Looking for stocks with high upside potential? Just follow the big players within the hedge fund industry. Why should you do so? Let’s take a brief look at what statistics have to say about hedge funds’ stock picking abilities to illustrate. The Standard and Poor’s 500 Index returned approximately 13.1% in the 2.5 months of 2019 (including dividend payments). Conversely, hedge funds’ 15 preferred S&P 500 stocks generated a return of 19.7% during the same period, with 93% of these stock picks outperforming the broader market benchmark. Coincidence? It might happen to be so, but it is unlikely. Our research covering the last 18 years indicates that hedge funds’ stock picks generate superior risk-adjusted returns. That’s why we believe it is wise to check hedge fund activity before you invest your time or your savings on a stock like Mattel, Inc. (NASDAQ:MAT).
Mattel, Inc. (NASDAQ:MAT) has experienced a decrease in support from the world’s most elite money managers lately. Our calculations also showed that mat isn’t among the 30 most popular stocks among hedge funds.
At the moment there are dozens of indicators stock market investors employ to grade stocks. A couple of the less utilized indicators are hedge fund and insider trading signals. Our researchers have shown that, historically, those who follow the top picks of the best hedge fund managers can beat the market by a superb amount (see the details here).
Let’s go over the fresh hedge fund action encompassing Mattel, Inc. (NASDAQ:MAT).
Hedge fund activity in Mattel, Inc. (NASDAQ:MAT)
At Q4’s end, a total of 15 of the hedge funds tracked by Insider Monkey were long this stock, a change of -6% from the second quarter of 2018. The graph below displays the number of hedge funds with bullish position in MAT over the last 14 quarters. With hedge funds’ sentiment swirling, there exists a select group of key hedge fund managers who were boosting their holdings meaningfully (or already accumulated large positions).
When looking at the institutional investors followed by Insider Monkey, Mason Hawkins’s Southeastern Asset Management has the most valuable position in Mattel, Inc. (NASDAQ:MAT), worth close to $398.1 million, comprising 5.7% of its total 13F portfolio. The second largest stake is held by Ariel Investments, managed by John W. Rogers, which holds a $122.8 million position; 1.7% of its 13F portfolio is allocated to the company. Other professional money managers that hold long positions contain Geoffrey Raynor’s Q Investments (Specter Holdings), and Steve Ketchum’s Sound Point Capital.
Due to the fact that Mattel, Inc. (NASDAQ:MAT) has experienced falling interest from the smart money, we can see that there is a sect of money managers that slashed their positions entirely in the third quarter. It’s worth mentioning that Dmitry Balyasny’s Balyasny Asset Management dropped the largest investment of the 700 funds followed by Insider Monkey, valued at close to $5.5 million in stock. Kenneth Tropin’s fund, Graham Capital Management, also dumped its stock, about $3.9 million worth. These bearish behaviors are intriguing to say the least, as total hedge fund interest dropped by 1 funds in the third quarter.

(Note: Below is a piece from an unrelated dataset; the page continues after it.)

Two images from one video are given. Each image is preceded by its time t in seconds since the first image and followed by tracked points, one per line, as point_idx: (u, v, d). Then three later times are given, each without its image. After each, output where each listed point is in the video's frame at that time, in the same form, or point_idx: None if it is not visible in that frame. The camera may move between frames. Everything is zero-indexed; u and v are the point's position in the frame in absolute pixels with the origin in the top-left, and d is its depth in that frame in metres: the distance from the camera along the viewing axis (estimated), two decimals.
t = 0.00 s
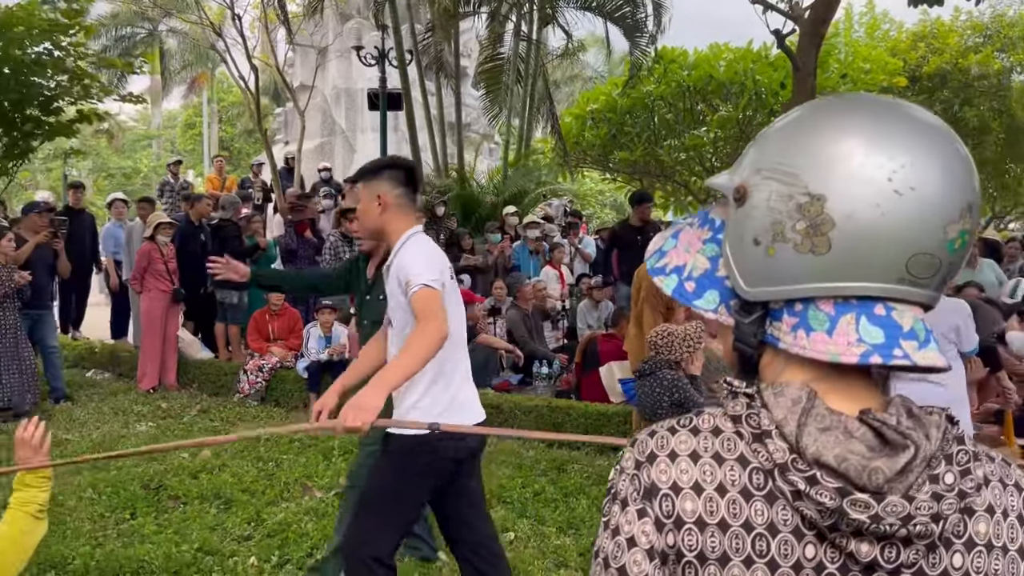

Let’s now take a look at hedge fund activity in other stocks similar to Mattel, Inc. (NASDAQ:MAT). These stocks are Emcor Group Inc (NYSE:EME), Ryman Hospitality Properties, Inc. (NYSE:RHP), Penske Automotive Group, Inc. (NYSE:PAG), and American National Insurance Company (NASDAQ:ANAT). This group of stocks’ market caps are closest to MAT’s market cap.
Ticker | No of HFs with positions | Total Value of HF Positions (x1000) | Change in HF Position |
---|---|---|---|
EME | 18 | 194966 | -2 |
RHP | 18 | 407097 | -6 |
PAG | 23 | 97186 | 3 |
ANAT | 15 | 37536 | 2 |
Average | 18.5 | 184196 | -0.75 |
View table here if you experience formatting issues.
As you can see these stocks had an average of 18.5 hedge funds with bullish positions and the average amount invested in these stocks was $184 million. That figure was $546 million in MAT’s case. Penske Automotive Group, Inc. (NYSE:PAG) is the most popular stock in this table. On the other hand American National Insurance Company (NASDAQ:ANAT) is the least popular one with only 15 bullish hedge fund positions. Compared to these stocks Mattel, Inc. (NASDAQ:MAT) is even less popular than ANAT. Our calculations showed that top 15 most popular stocks) among hedge funds returned 24.2% through April 22nd and outperformed the S&P 500 ETF (SPY) by more than 7 percentage points. A small number of hedge funds were also right about betting on MAT, though not to the same extent, as the stock returned 17.8% and outperformed the market as well.